WHAT YOU WILL DO
Only the lines from the top of the material through the line containing "elevated scrutiny from" should be restated, each one exactly.
:: SOURCE INFORMATION
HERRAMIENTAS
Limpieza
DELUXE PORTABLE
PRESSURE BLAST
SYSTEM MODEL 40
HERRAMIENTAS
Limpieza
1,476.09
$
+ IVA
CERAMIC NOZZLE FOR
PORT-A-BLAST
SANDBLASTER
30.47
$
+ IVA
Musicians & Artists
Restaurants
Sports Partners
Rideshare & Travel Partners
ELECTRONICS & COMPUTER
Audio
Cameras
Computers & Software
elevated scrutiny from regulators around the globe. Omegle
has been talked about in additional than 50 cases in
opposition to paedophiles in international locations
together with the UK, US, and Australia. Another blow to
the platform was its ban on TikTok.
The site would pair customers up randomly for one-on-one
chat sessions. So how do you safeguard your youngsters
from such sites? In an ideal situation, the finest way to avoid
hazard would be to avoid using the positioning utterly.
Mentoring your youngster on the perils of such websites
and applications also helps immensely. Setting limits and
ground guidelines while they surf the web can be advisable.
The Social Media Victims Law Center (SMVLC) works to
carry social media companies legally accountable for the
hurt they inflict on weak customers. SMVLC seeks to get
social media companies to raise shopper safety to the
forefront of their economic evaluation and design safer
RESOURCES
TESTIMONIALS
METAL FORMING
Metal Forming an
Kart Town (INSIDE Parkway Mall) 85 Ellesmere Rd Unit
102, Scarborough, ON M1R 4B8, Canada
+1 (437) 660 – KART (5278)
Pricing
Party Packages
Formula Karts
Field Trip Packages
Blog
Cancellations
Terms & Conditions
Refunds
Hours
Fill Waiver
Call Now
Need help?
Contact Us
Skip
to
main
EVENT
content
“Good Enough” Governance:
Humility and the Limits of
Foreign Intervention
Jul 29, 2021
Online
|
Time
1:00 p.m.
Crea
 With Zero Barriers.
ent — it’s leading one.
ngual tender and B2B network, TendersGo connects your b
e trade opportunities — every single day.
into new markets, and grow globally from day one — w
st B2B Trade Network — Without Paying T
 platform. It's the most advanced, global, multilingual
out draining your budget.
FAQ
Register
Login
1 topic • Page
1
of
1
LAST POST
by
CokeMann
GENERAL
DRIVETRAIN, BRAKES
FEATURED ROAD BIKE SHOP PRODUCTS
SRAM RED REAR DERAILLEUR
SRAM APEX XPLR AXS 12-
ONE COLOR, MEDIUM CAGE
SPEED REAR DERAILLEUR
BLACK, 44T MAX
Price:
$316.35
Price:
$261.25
::::
RESPONSE BOX
HERRAMIENTAS
Limpieza
DELUXE PORTABLE
PRESSURE BLAST
SYSTEM MODEL 40
HERRAMIENTAS
Limpieza
1,476.09
$
+ IVA
CERAMIC NOZZLE FOR
PORT-A-BLAST
SANDBLASTER
30.47
$
+ IVA
Musicians & Artists
Restaurants
Sports Partners
Rideshare & Travel Partners
ELECTRONICS & COMPUTER
Audio
Cameras
Computers & Software
elevated scrutiny from regulators around the globe. Omegle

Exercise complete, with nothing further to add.